In 117 launches, the Ariane 5 has suffered only two failures. For much of its career, this vehicle was responsible for half of all satellite launches. It’s been trusted for some of the most crucial cargo missions in the world, launching the Rosetta spacecraft that visited comet 67P/Churyumov–Gerasimenko, Galileo GPS, the JUICE moon explorer, and the James Webb Space Telescope. That launch, at the tail end of 2021, perfectly illustrated why the Ariane 5 was such a reliable vehicle. The Webb launch went perfectly, with the rocket precisely delivering the telescope to the correct orbit. That saved the observatory from wasting its own fuel, giving it an estimated 20 years of operational life rather than 10 years.
The upcoming Ariane 6 rocket should debut in 2024.
Credit: ESA
The Ariane 5’s last launch wasn’t as momentous as those missions, but it still hoisted the pair of communication satellites into orbit just the same. The launch included a French defense satellite, Syracuse 4B, and a German demo spacecraft, Heinrich Hertz.

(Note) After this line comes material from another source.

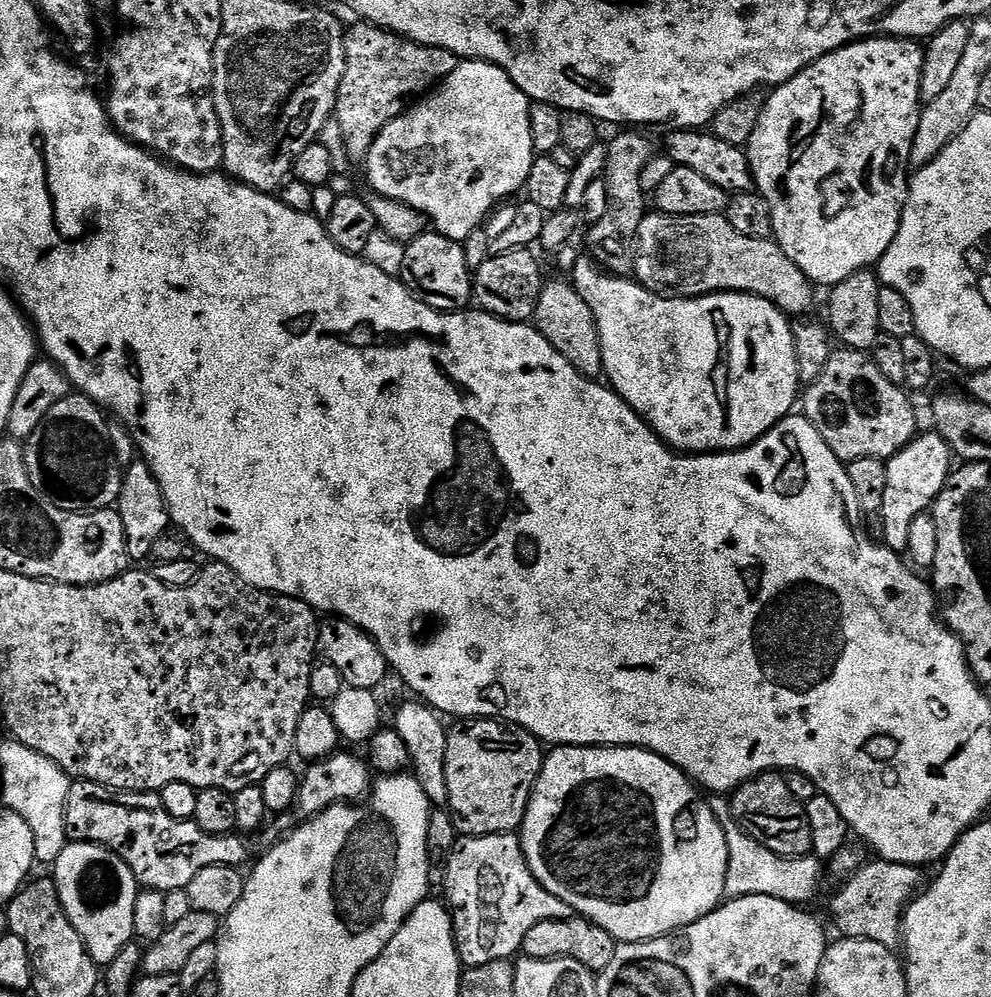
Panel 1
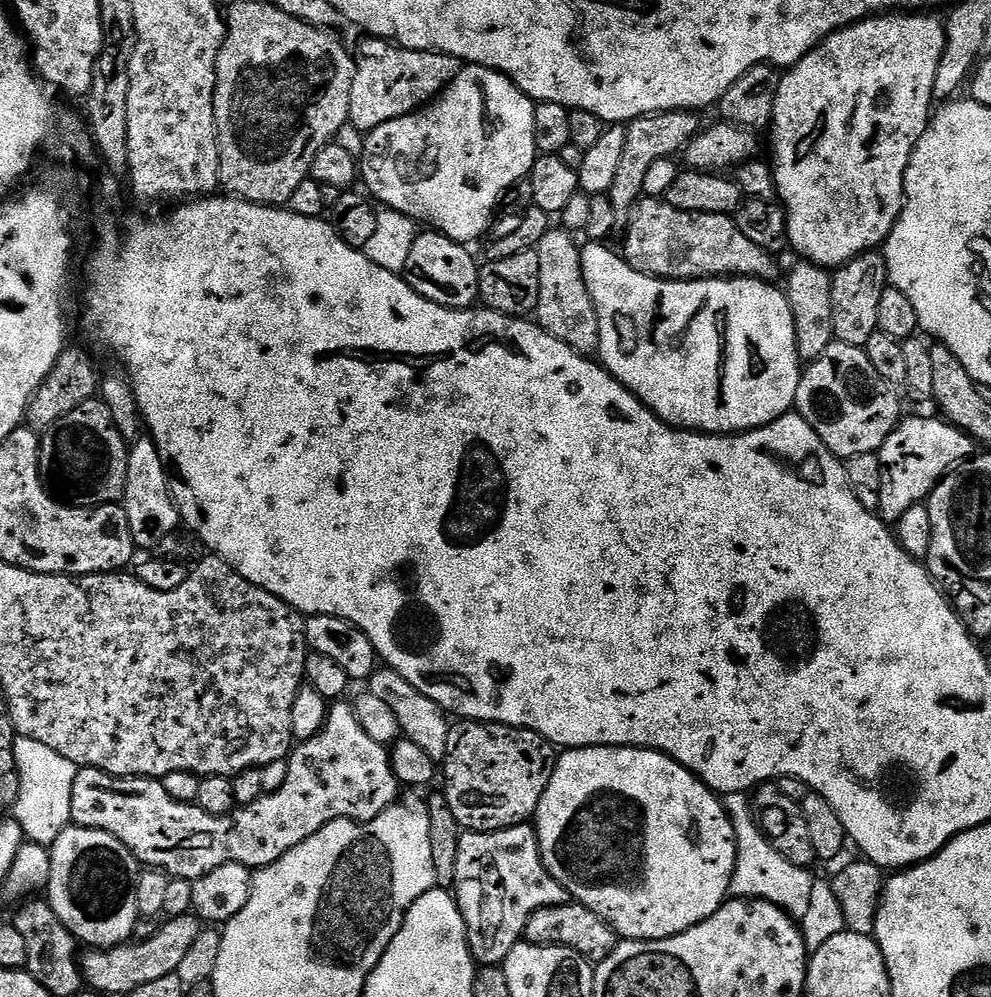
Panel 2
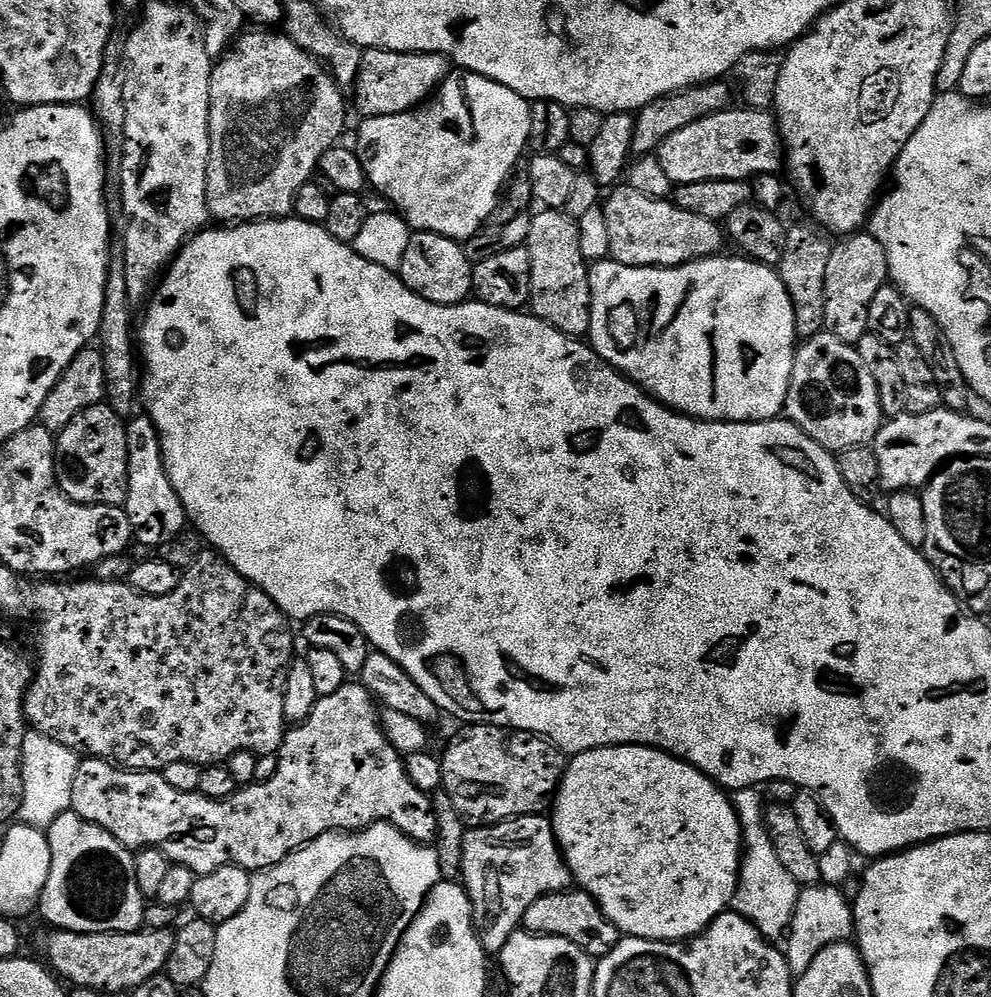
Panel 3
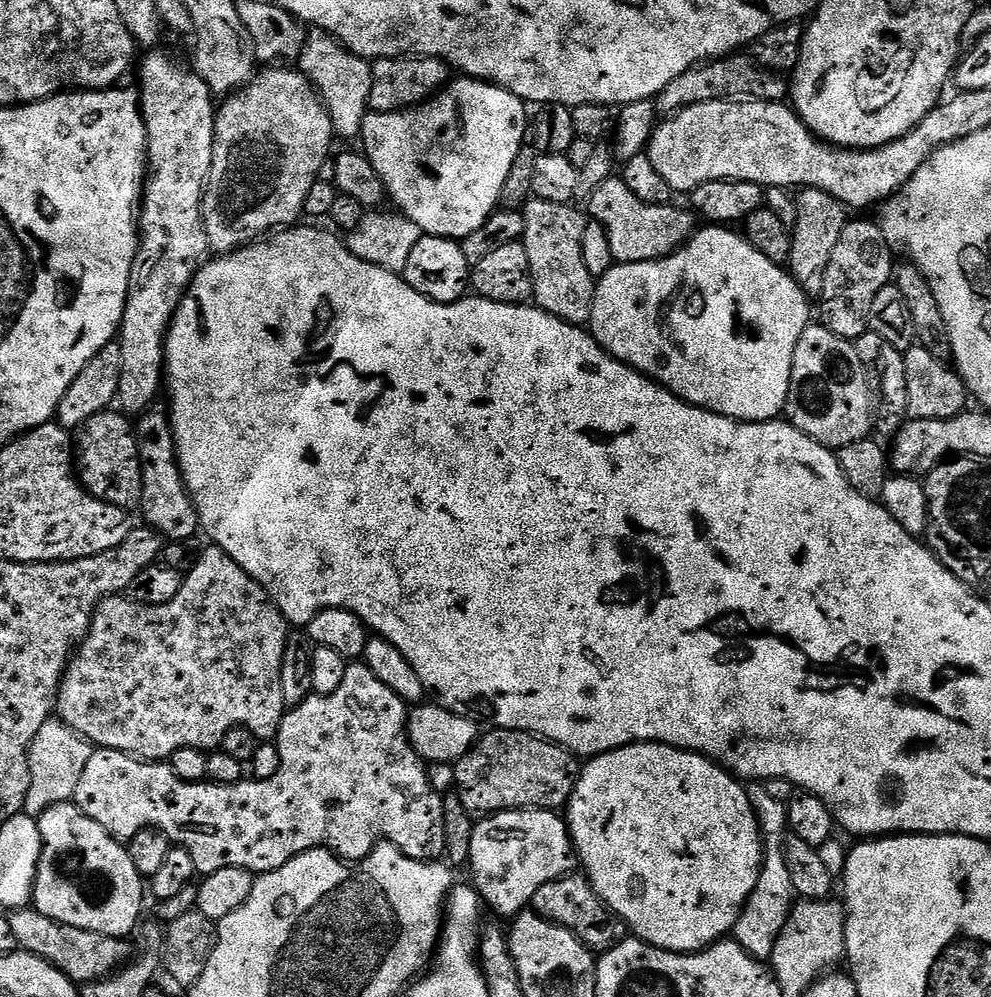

The ESA had hoped to have the Ariane 6 launch platform ready to go when the previous rocket was retired, but Ariane 6 is still in the testing phase. Eventually, the 62-meter Ariane 6 will take over most European launches, but in the meantime, the ESA will have to rely on vehicles like the SpaceX Falcon 9. The agency used SpaceX to launch the Euclid space telescope barely a week ago.
The ESA expects the Ariane 6 to begin flying next year, but it will still be an expendable vehicle, which means a new rocket for each mission. The ESA has made plans for SpaceX-style reusable rockets, but that technology won’t arrive until the 2030s.